Blackmon deployed five times in support of Operations Earnest Will, Desert Shield, Desert Storm, Noble Eagle, and Enduring Freedom. He has operated at sea in the Atlantic, Pacific, and Indian Oceans; Mediterranean, Caribbean, and Red Seas; Gulf of Mexico and the Arabian Gulf. Mobilizations include March to December 2003 to U.S. Pacific Fleet and June 2010 to July 2011 to U.S. Central Command. His last deployment was from July to August 2014 aboard as chief of staff, Task Force 49 during America's maiden transit around South America.

Staff assignments include Navy Reserve (NR) NATO Combined Joint Operations from the Sea Centre of Excellence, NR Joint Enabling Capabilities Command, NR Tactical Training Group Atlantic, NR Allied Command Transformation Detachment 106, NR Naval Control of Shipping Atlantic 304, and NR Naval Base Philadelphia.

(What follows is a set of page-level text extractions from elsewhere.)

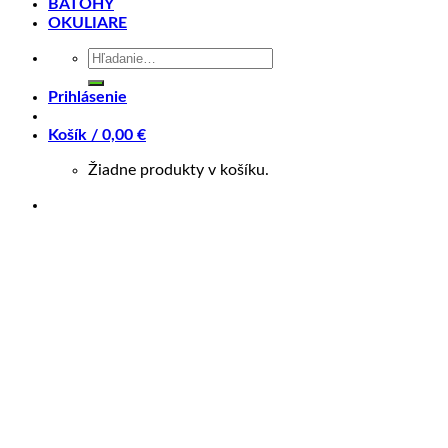
BATOHY
OKULIARE
Model okuliarov
AUTHOR ZX8
s veľmi univerzálnym
Hľadať:
tvarom. Vďaka špeciálnemu tvaru straníc s
Prihlásenie
protišmykovými A-slip koncovkami a A-slip sedlu nosníka
veľmi dobre držia na tvári. Tento model je vhodný na
Košík /
0,00
€
väčšinu športových aktivít. Súčasťou sú výmenné
Žiadne produkty v košíku.
šošovky, ktoré vám zaistia dokonalú ochranu očí za
všetkých svetelných podmienok.
• Obruby sú vyrobené z veľmi flexibilného PC
termoplastu.
• Protišmyková A-slip úprava sedla nosníka a koncoviek
straníc.
• Šošovky sú vyrobené z netrieštivého polykarbonátu,
tmavé s povrchovou úpravou
Blue Revo
– slnečný filter
3, oranžové s kontrastným filtrom
S!BRIGHT
a
Blue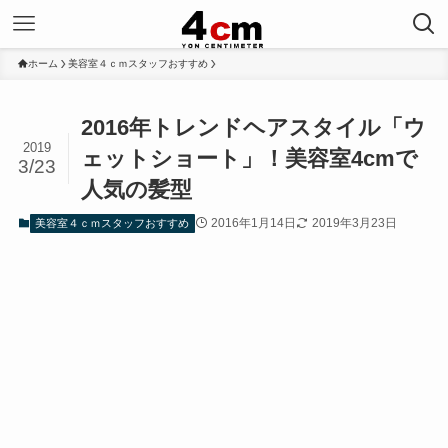
ホーム
美容室４ｃｍスタッフおすすめ
2016年トレンドヘアスタイル「ウ
2019
ェットショート」！美容室4cmで
3/23
人気の髪型
2016年1月14日
2019年3月23日
美容室４ｃｍスタッフおすすめ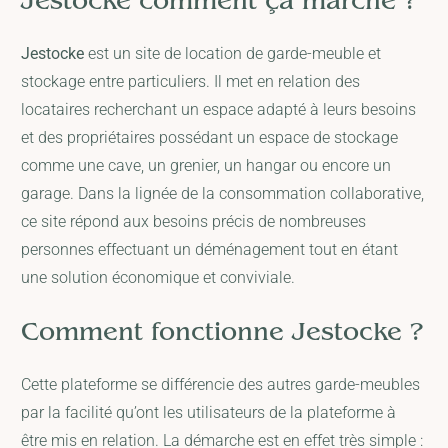
Jestocke comment ça marche ?
Jestocke
est un site de location de garde-meuble et
stockage entre particuliers. Il met en relation des
locataires recherchant un espace adapté à leurs besoins
et des propriétaires possédant un espace de stockage
comme une cave, un grenier, un hangar ou encore un
garage. Dans la lignée de la consommation collaborative,
ce site répond aux besoins précis de nombreuses
personnes effectuant un déménagement tout en étant
une solution économique et conviviale.
Comment fonctionne Jestocke ?
Cette plateforme se différencie des autres garde-meubles
par la facilité qu’ont les utilisateurs de la plateforme à
être mis en relation. La démarche est en effet très simple :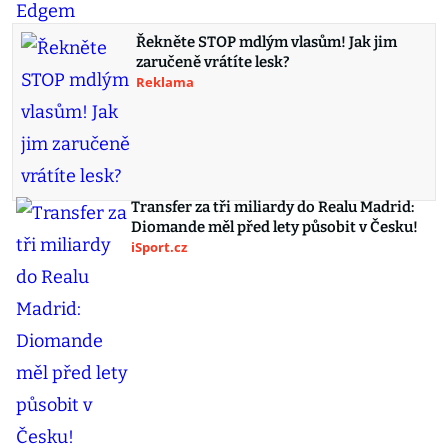
Řekněte STOP mdlým vlasům! Jak jim
zaručeně vrátíte lesk?
Reklama
Transfer za tři miliardy do Realu Madrid:
Diomande měl před lety působit v Česku!
iSport.cz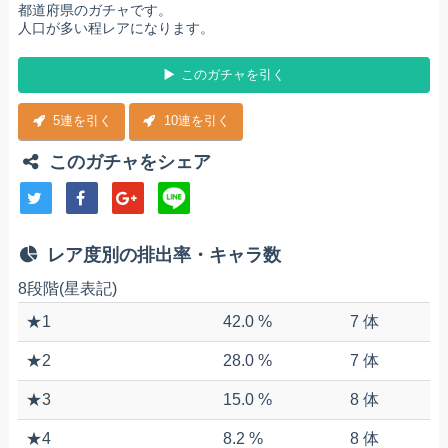
都道府県のガチャです。
人口が多い程レアになります。
このガチャを引く
5連を引く
10連を引く
このガチャをシェア
レア度別の排出率・キャラ数
8段階(星表記)
★1
42.0 %
7 体
★2
28.0 %
7 体
★3
15.0 %
8 体
★4
8.2 %
8 体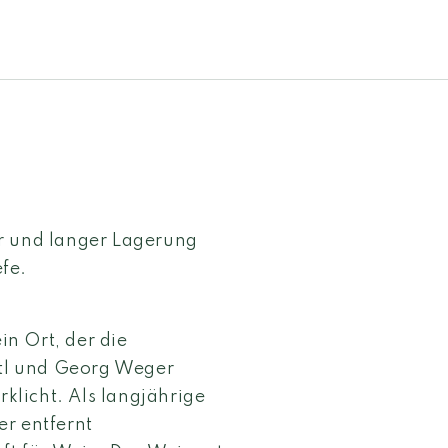
r und langer Lagerung
fe.
in Ort, der die
stl und Georg Weger
licht. Als langjährige
er entfernt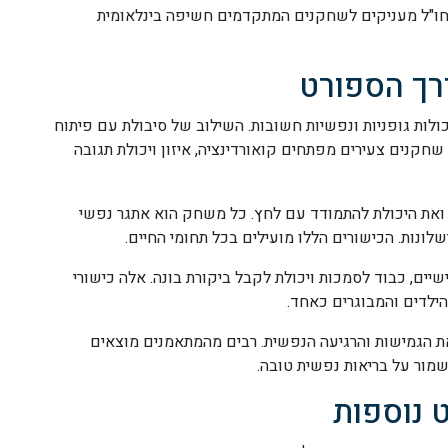
 בחו"ל מעניקים לשחקנים המתקדמים חשיפה בינלאומית
רך הספורט
לות גופניות ונפשיות חשובות. השילוב של סיבולת עם פיתוח
שחקנים צעירים מפתחים קואורדינציה, איזון ויכולת תגובה
 ואת היכולת להתמודד עם לחץ. כל משחק הוא אתגר נפשי
לונות. הכישורים הללו מועילים בכל תחומי החיים.
ים, כבוד לסמכות ויכולת לקבל ביקורת בונה. אלה כישורי
לדים והמבוגרים כאחד.
ת הגמישות והרגיעה הנפשית. רבים מהמתאמנים מוצאים
מור על בריאות נפשית טובה.
 נוספות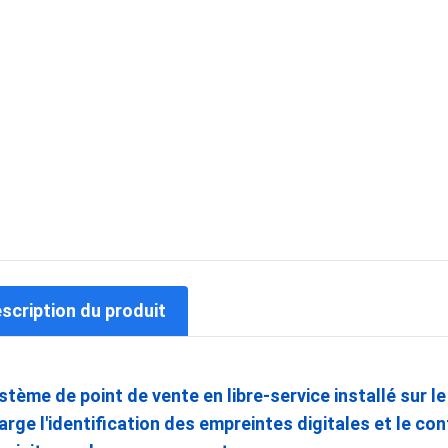
escription du produit
stème de point de vente en libre-service installé sur l
arge l'identification des empreintes digitales et le co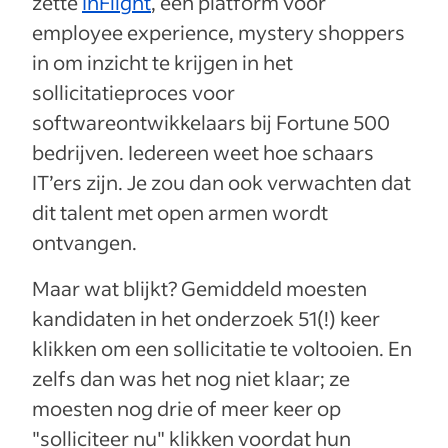
zette
InFlight
, een platform voor
employee experience, mystery shoppers
in om inzicht te krijgen in het
sollicitatieproces voor
softwareontwikkelaars bij Fortune 500
bedrijven. Iedereen weet hoe schaars
IT’ers zijn. Je zou dan ook verwachten dat
dit talent met open armen wordt
ontvangen.
Maar wat blijkt? Gemiddeld moesten
kandidaten in het onderzoek 51(!) keer
klikken om een sollicitatie te voltooien. En
zelfs dan was het nog niet klaar; ze
moesten nog drie of meer keer op
"solliciteer nu" klikken voordat hun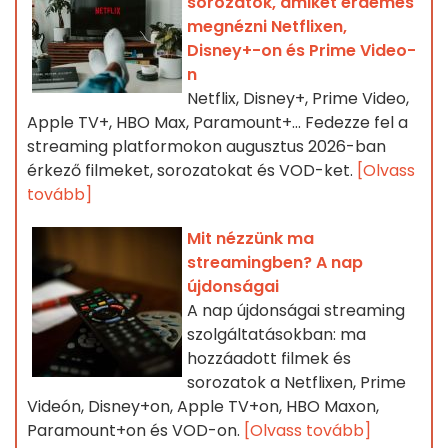
sorozatok, amiket érdemes
megnézni Netflixen,
Disney+-on és Prime Video-
n
Netflix, Disney+, Prime Video,
Apple TV+, HBO Max, Paramount+… Fedezze fel a
streaming platformokon augusztus 2026-ban
érkező filmeket, sorozatokat és VOD-ket.
[Olvass
tovább]
Mit nézzünk ma
streamingben? A nap
újdonságai
A nap újdonságai streaming
szolgáltatásokban: ma
hozzáadott filmek és
sorozatok a Netflixen, Prime
Videón, Disney+on, Apple TV+on, HBO Maxon,
Paramount+on és VOD-on.
[Olvass tovább]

Reserve Commands include NR Littoral Combat Ship Squadron 2, NR Expeditionary Strike Group 3, NR Fleet Technical Support Center Detachment 204, NR Recruiting Support Unit Detachment 466 and NR Mobile Mine Assembly Unit 3. He has joint experience with U.S. Central Command, U.S. Pacific Command, U.S. Transportation Command and NATO.

Blackmon served as Deputy Commander of the United States Third Fleet from October 2019 to September 2021. He assumed duties as Reserve Director, Maritime Operations, United States Fleet Forces Command in Norfolk, VA on 1 October 2021. In March 2023, he was nominated for promotion to rear admiral (upper half) with assignment as vice commander of United States Fleet Forces Command.